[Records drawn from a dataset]
__________________________________________________
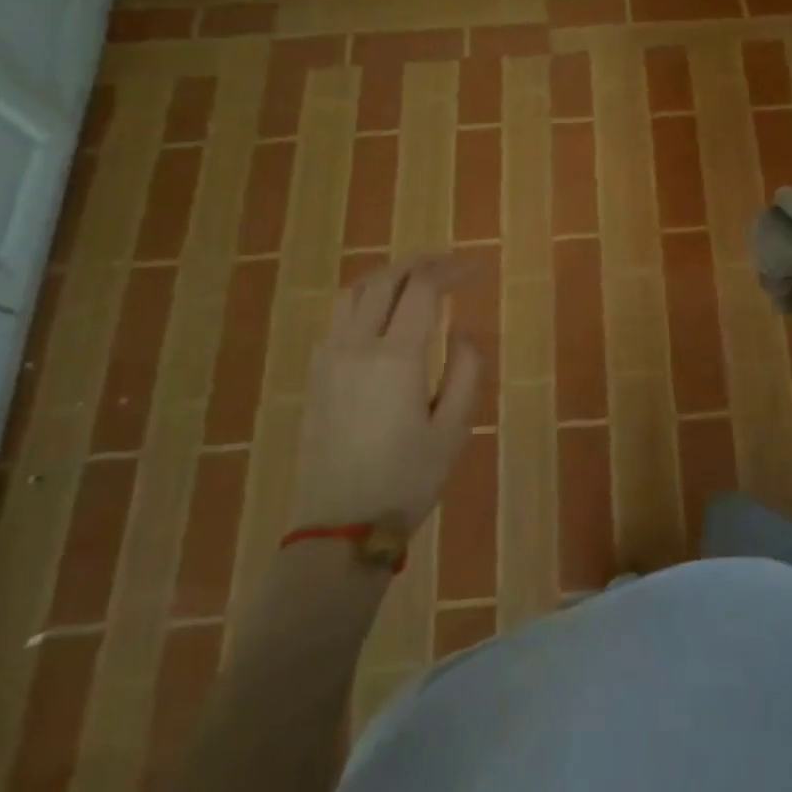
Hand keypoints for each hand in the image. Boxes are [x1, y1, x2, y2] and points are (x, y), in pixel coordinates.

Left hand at [293, 254, 484, 532]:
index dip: (451, 269)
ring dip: (388, 276)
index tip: (475, 271)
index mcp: (396, 357)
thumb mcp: (454, 430)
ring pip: (354, 292)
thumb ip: (465, 371)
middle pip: (385, 279)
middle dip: (420, 264)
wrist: (339, 528)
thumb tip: (463, 332)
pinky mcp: (316, 375)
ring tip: (415, 283)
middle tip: (450, 266)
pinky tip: (382, 317)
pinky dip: (365, 299)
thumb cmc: (406, 480)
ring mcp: (329, 359)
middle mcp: (357, 346)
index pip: (422, 288)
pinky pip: (338, 317)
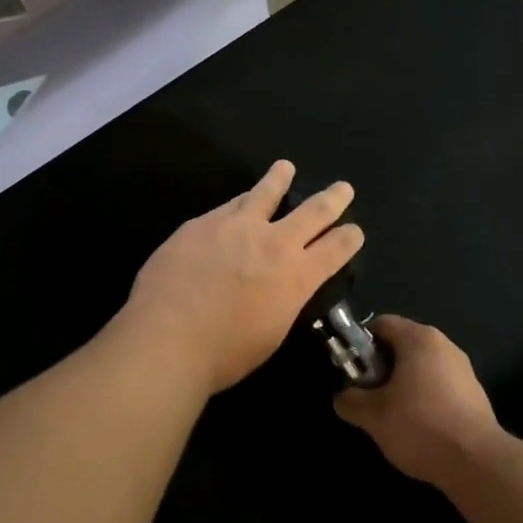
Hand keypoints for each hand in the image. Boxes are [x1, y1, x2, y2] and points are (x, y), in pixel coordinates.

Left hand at [115, 161, 364, 395]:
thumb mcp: (271, 333)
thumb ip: (282, 300)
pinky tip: (236, 203)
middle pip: (312, 212)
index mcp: (296, 277)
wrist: (167, 338)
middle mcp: (273, 243)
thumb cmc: (223, 354)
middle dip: (332, 199)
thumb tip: (280, 286)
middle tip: (343, 188)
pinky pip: (228, 206)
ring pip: (264, 193)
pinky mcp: (202, 223)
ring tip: (284, 167)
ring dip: (278, 179)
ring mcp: (236, 226)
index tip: (354, 230)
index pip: (335, 250)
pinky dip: (239, 203)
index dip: (349, 238)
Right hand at [334, 316, 504, 487]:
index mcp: (419, 338)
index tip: (353, 371)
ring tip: (393, 415)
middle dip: (382, 367)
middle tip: (370, 395)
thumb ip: (351, 401)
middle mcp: (443, 344)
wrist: (477, 463)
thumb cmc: (420, 426)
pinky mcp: (475, 393)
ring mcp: (463, 368)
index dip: (361, 344)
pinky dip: (425, 397)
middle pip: (402, 344)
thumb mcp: (373, 416)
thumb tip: (343, 398)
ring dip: (403, 384)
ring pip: (422, 366)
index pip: (382, 324)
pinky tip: (420, 427)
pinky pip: (440, 385)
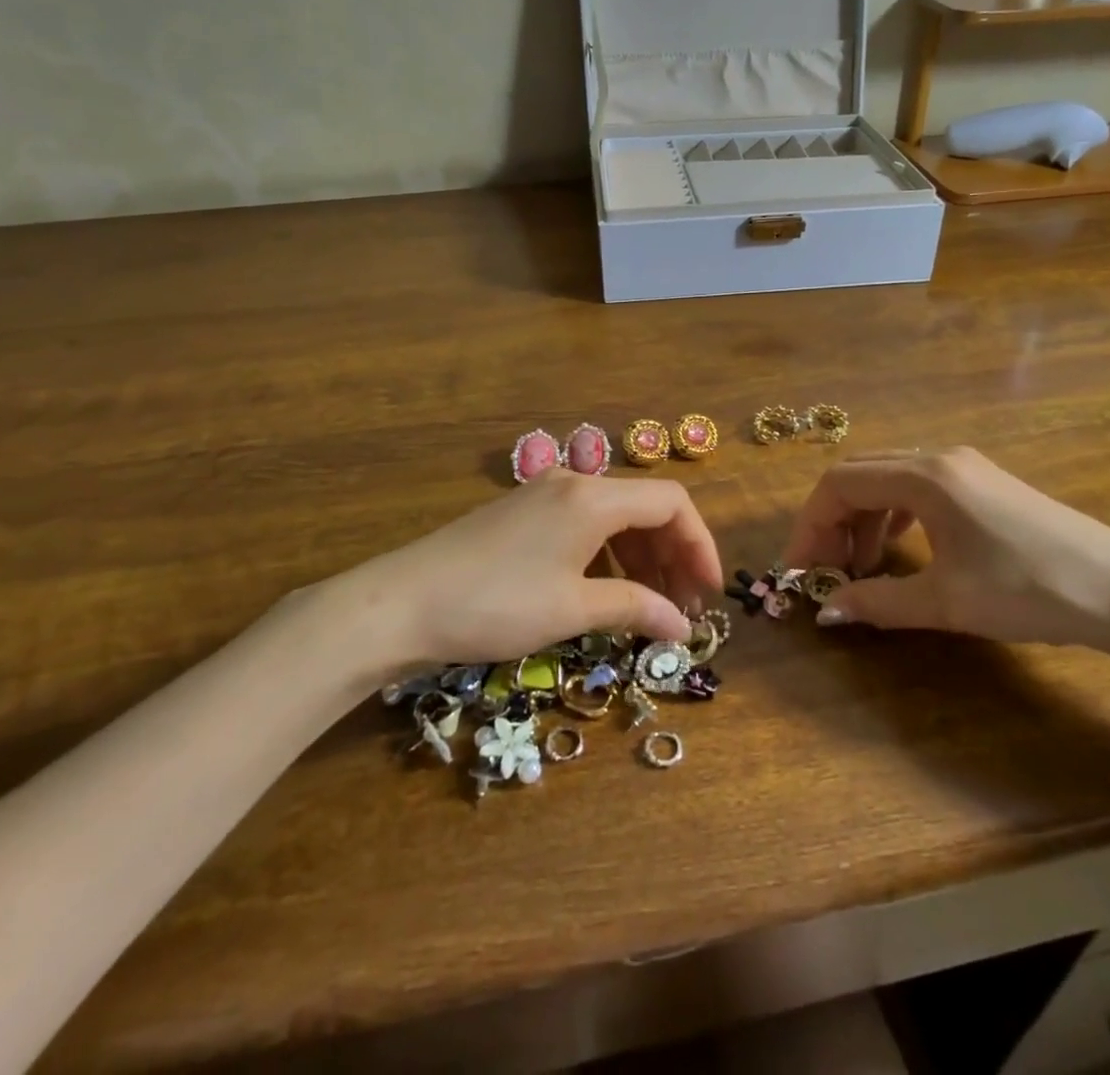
__________________________________________________
[Problem description]
Would you retype each line above exactly and skip every image?

[Answer section]
Hand keypoints for each hand in the image. Boxes are [x1, y1, x2, y2] and points are (x, y), in pixel coordinates.

Left hand at [293, 254, 484, 532]:
index dip: (451, 269)
ring dip: (388, 276)
index tip: (475, 271)
index mcp: (396, 357)
thumb mcp: (454, 430)
ring pip: (354, 292)
thumb ip: (465, 371)
middle pip: (385, 279)
middle dip: (420, 264)
wrist: (339, 528)
thumb tip: (463, 332)
pinky mcp: (316, 375)
ring tip: (415, 283)
middle tip: (450, 266)
pinky tip: (382, 317)
pinky dip: (365, 299)
thumb cmc: (406, 480)
ring mcp: (329, 359)
middle mcp: (357, 346)
index pip: (422, 288)
pinky pip: (338, 317)
Hand keypoints for each hand in the image. Boxes are [x1, y1, x2, y2] and points are (x, y), in pixel coordinates.

Left hand at [115, 161, 364, 395]:
thumb mcp: (271, 333)
thumb ip: (282, 300)
pinky tip: (236, 203)
middle pip: (312, 212)
index mcp: (296, 277)
wrist: (167, 338)
middle mcp: (273, 243)
thumb cmc: (223, 354)
middle dip: (332, 199)
thumb tip: (280, 286)
middle tip: (343, 188)
pinky pip: (228, 206)
ring pip: (264, 193)
pinky mcp: (202, 223)
ring tip: (284, 167)
ring dip: (278, 179)
ring mcp: (236, 226)
index tip: (354, 230)
index pip: (335, 250)
pinky dip: (239, 203)
index dip: (349, 238)
Right hand at [334, 316, 504, 487]:
index mcp: (419, 338)
index tip: (353, 371)
ring tip: (393, 415)
middle dip: (382, 367)
middle tip: (370, 395)
thumb ip: (351, 401)
middle mcp: (443, 344)
wrist: (477, 463)
thumb cmc: (420, 426)
pinky mcp: (475, 393)
ring mcp: (463, 368)
index dip: (361, 344)
pinky dip: (425, 397)
middle pip: (402, 344)
thumb mcp: (373, 416)
thumb tip: (343, 398)
ring dip: (403, 384)
ring pip: (422, 366)
index pip: (382, 324)
pinky tip: (420, 427)
pinky pip: (440, 385)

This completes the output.